*** RECORDS TO PROCESS

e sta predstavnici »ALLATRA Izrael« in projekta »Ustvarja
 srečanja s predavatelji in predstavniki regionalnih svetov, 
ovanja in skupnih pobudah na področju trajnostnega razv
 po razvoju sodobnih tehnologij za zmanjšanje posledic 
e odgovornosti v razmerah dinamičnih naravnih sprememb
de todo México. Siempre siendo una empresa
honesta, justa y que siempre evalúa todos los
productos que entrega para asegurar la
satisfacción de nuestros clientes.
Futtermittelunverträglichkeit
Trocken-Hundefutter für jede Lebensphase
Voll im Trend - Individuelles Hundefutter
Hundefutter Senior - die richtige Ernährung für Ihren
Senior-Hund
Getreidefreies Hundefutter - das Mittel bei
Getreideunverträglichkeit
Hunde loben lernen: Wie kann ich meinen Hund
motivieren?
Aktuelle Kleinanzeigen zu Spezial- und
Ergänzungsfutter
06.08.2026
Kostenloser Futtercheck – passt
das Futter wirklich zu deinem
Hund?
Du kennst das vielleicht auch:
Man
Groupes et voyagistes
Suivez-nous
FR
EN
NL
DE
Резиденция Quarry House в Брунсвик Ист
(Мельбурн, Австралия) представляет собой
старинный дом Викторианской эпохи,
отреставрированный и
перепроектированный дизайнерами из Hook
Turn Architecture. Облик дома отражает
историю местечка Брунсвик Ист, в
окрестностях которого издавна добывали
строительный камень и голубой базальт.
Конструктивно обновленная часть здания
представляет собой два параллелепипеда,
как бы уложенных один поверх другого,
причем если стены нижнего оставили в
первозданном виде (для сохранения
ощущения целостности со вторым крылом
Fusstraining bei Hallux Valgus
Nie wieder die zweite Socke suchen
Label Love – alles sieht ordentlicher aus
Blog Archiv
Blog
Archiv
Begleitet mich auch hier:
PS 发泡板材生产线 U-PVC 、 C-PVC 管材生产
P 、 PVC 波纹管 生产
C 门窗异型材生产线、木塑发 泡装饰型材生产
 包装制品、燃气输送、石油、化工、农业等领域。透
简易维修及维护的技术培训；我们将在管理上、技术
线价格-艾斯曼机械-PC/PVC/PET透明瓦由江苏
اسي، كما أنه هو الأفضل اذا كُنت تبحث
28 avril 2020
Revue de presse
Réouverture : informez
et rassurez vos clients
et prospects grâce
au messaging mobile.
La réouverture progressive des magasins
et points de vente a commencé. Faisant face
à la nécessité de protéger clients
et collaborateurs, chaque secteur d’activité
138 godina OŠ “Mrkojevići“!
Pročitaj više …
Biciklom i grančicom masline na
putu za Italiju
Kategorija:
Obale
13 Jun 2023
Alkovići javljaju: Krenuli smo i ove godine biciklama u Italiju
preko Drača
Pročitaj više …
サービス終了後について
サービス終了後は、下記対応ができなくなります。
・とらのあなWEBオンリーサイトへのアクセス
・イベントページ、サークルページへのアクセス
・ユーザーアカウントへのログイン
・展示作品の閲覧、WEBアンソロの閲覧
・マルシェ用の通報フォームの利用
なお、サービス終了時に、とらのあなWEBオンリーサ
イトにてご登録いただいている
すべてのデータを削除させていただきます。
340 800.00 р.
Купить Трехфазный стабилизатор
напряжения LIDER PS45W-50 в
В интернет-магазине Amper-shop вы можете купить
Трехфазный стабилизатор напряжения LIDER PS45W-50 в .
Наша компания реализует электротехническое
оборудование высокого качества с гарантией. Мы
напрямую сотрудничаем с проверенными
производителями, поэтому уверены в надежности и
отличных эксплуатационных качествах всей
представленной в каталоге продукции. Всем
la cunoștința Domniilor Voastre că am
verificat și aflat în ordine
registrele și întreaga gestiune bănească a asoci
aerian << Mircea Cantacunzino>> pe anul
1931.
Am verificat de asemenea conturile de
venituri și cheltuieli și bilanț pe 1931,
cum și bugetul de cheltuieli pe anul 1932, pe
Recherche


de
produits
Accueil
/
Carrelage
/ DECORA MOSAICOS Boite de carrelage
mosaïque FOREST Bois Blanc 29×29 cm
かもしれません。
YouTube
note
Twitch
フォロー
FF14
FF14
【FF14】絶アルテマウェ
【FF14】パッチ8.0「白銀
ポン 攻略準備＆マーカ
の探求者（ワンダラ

******

WORK INSTRUCTION =>
Scan the entries for the word "auch". Report each line that has it.

RESPONSE AREA =>
Du kennst das vielleicht auch:
Begleitet mich auch hier:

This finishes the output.